Towards Knowledge-Grounded Natural Language Understanding and Generation
Chenxi Whitehouse
TL;DR
The thesis investigates knowledge-grounded natural language understanding and generation with transformer models, examining structured, multilingual, and unstructured knowledge sources. It introduces five papers spanning fake news detection with knowledge-enhanced PLMs, entity-centric code-switching for cross-lingual transfer, faithful information extraction on the web, grounded answer and explanation generation in knowledge-intensive VQA, and LLM-powered data augmentation for multilingual commonsense tasks.
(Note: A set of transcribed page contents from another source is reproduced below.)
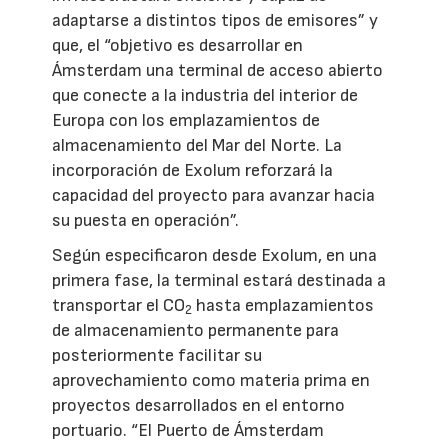
adaptarse a distintos tipos de emisores” y
que, el “objetivo es desarrollar en
Ámsterdam una terminal de acceso abierto
que conecte a la industria del interior de
Europa con los emplazamientos de
almacenamiento del Mar del Norte. La
incorporación de Exolum reforzará la
capacidad del proyecto para avanzar hacia
su puesta en operación”.
Según especificaron desde Exolum, en una
primera fase, la terminal estará destinada a
transportar el CO
hasta emplazamientos
2
de almacenamiento permanente para
posteriormente facilitar su
aprovechamiento como materia prima en
proyectos desarrollados en el entorno
portuario. “El Puerto de Ámsterdam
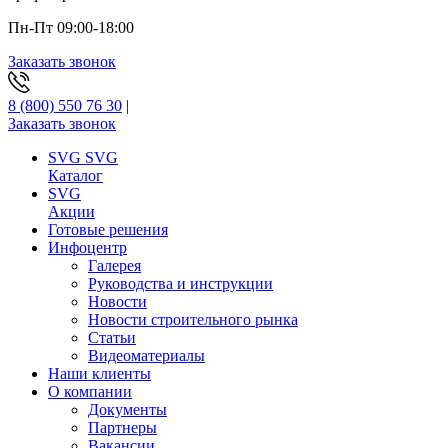
Пн-Пт 09:00-18:00
Заказать звонок
8 (800) 550 76 30
|
Заказать звонок
SVG
SVG
Каталог
SVG
Акции
Готовые решения
Инфоцентр
Галерея
Руководства и инструкции
Новости
Новости строительного рынка
Статьи
Видеоматериалы
Наши клиенты
О компании
Документы
Партнеры
Вакансии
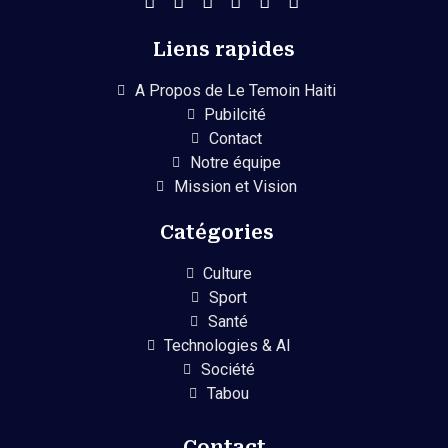
Liens rapides
A Propos de Le Temoin Haiti
Pubilcité
Contact
Notre équipe
Mission et Vision
Catégories
Culture
Sport
Santé
Technologies & AI
Société
Tabou
Contact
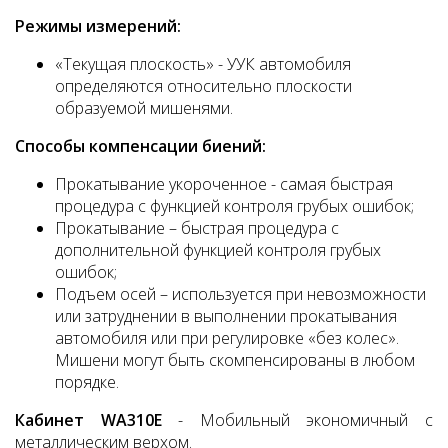
Режимы измерений:
«Текущая плоскость» - УУК автомобиля
определяются относительно плоскости
образуемой мишенями.
Способы компенсации биений:
Прокатывание укороченное - самая быстрая
процедура с функцией контроля грубых ошибок;
Прокатывание – быстрая процедура с
дополнительной функцией контроля грубых
ошибок;
Подъем осей – используется при невозможности
или затруднении в выполнении прокатывания
автомобиля или при регулировке «без колес».
Мишени могут быть скомпенсированы в любом
порядке.
Кабинет WA310E
- Мобильный экономичный с
металлическим верхом.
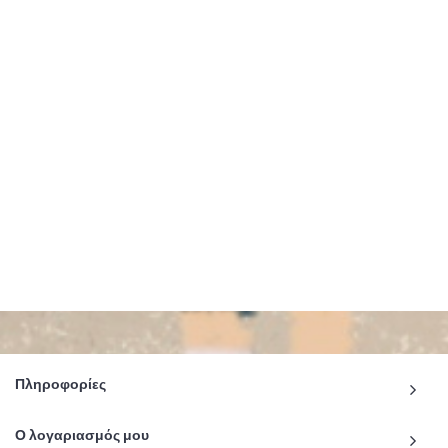
Πληροφορίες
Ο λογαριασμός μου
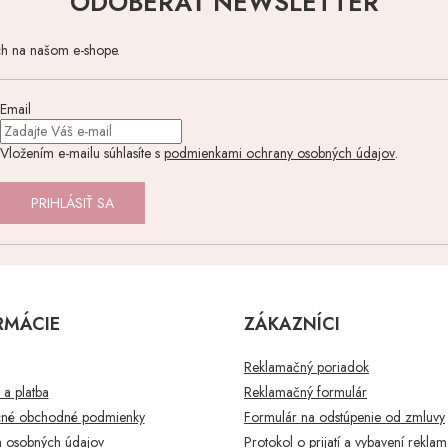
ODOBERAŤ NEWSLETTER
ch na našom e-shope.
Email
Vložením e-mailu súhlasíte s
podmienkami ochrany osobných údajov
.
PRIHLÁSIŤ SA
RMÁCIE
ZÁKAZNÍCI
Reklamačný poriadok
a platba
Reklamačný formulár
né obchodné podmienky
Formulár na odstúpenie od zmluvy
 osobných údajov
Protokol o prijatí a vybavení rekla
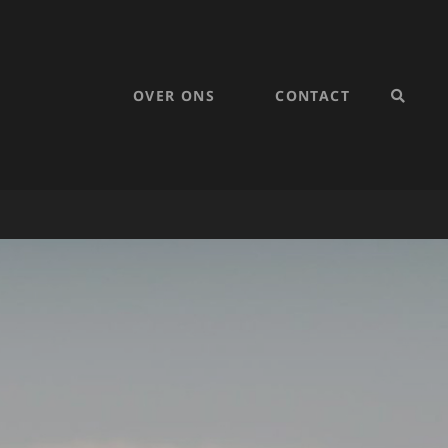
OVER ONS
CONTACT
SEARC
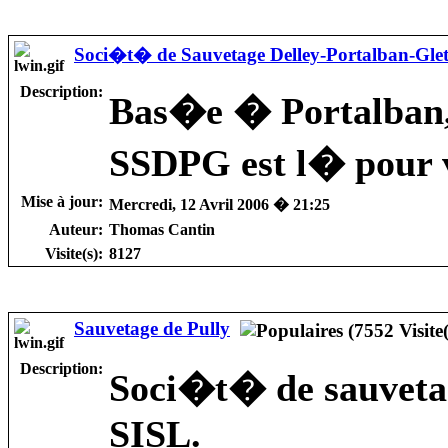
Soci�t� de Sauvetage Delley-Portalban-Glet
Description:
Bas�e � Portalban, 
SSDPG est l� pour 
Mise à jour:
Mercredi, 12 Avril 2006 � 21:25
Auteur:
Thomas Cantin
Visite(s):
8127
Sauvetage de Pully
Description:
Soci�t� de sauvetag
SISL.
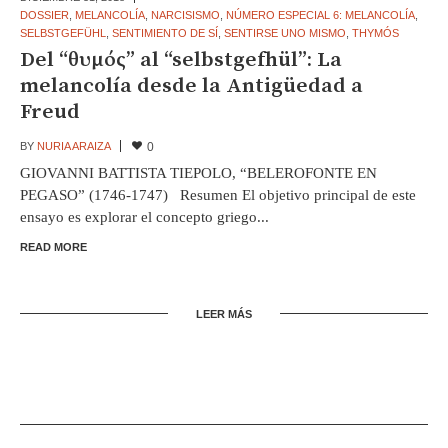
DOSSIER
,
MELANCOLÍA
,
NARCISISMO
,
NÚMERO ESPECIAL 6: MELANCOLÍA
,
SELBSTGEFÜHL
,
SENTIMIENTO DE SÍ
,
SENTIRSE UNO MISMO
,
THYMÓS
Del “θυμός” al “selbstgefhül”: La
melancolía desde la Antigüedad a
Freud
BY
NURIA ARAIZA
0
GIOVANNI BATTISTA TIEPOLO, “BELEROFONTE EN
PEGASO” (1746-1747) Resumen El objetivo principal de este
ensayo es explorar el concepto griego...
READ MORE
LEER MÁS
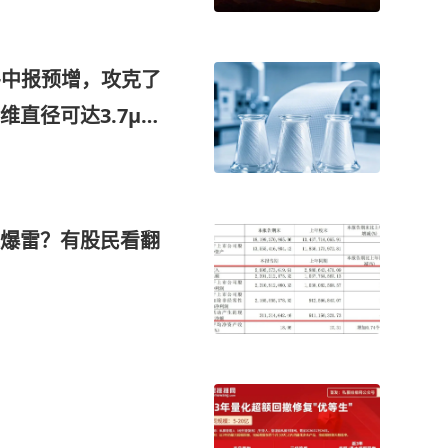
+中报预增，攻克了
直径可达3.7μm
PCB源头关键材料
入这家公司9.5亿
爆雷？有股民看翻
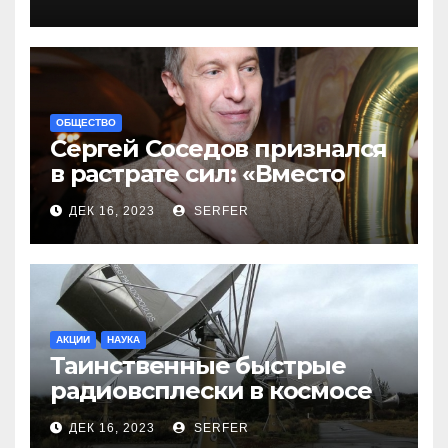
ОБЩЕСТВО
Сергей Соседов признался
в растрате сил: «Вместо
меня взяли Пригожина»
ДЕК 16, 2023
SERFER
АКЦИИ
НАУКА
Таинственные быстрые
радиовсплески в космосе
сделались все более
ДЕК 16, 2023
SERFER
странными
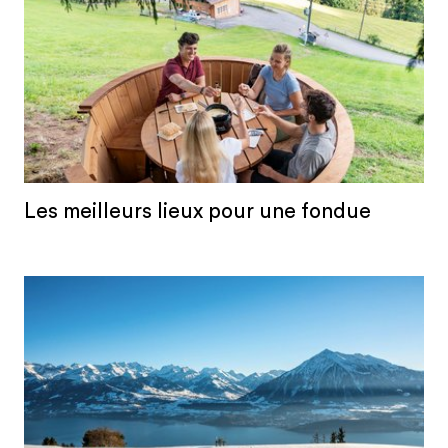
Les meilleurs lieux pour une fondue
Key results show that up-to-date entity knowledge improves fake news detection; multilingual entity knowledge via EntityCS enhances zero-shot transfer across NER, fact retrieval, SLOT filling, and WSD; WebIE provides a robust framework for faithful web information extraction; unified VQA models (UMAE) achieve state-of-the-art explanations and answers with grounded generation; LLM-generated synthetic data substantially boosts performance for smaller multilingual models. Collectively, the work demonstrates the practical benefits of diverse knowledge representations and grounding strategies, and outlines future directions for dynamic retrieval-enabled grounding and mixture-of-experts to maintain up-to-date, faithful NLP systems.
Abstract
This thesis investigates how natural language understanding and generation with transformer models can benefit from grounding the models with knowledge representations and addresses the following key research questions: (i) Can knowledge of entities extend its benefits beyond entity-centric tasks, such as entity linking? (ii) How can we faithfully and effectively extract such structured knowledge from raw text, especially noisy web text? (iii) How do other types of knowledge, beyond structured knowledge, contribute to improving NLP tasks? Studies in this thesis find that incorporating relevant and up-to-date knowledge of entities benefits fake news detection, and entity-focused code-switching significantly enhances zero-shot cross-lingual transfer on entity-centric tasks. In terms of effective and faithful approaches to extracting structured knowledge, it is observed that integrating negative examples and training with entity planning significantly improves performance. Additionally, it is established that other general forms of knowledge, such as parametric and distilled knowledge, enhance multimodal and multilingual knowledge-intensive tasks. This research shows the tangible benefits of diverse knowledge integration and motivates further exploration in this direction.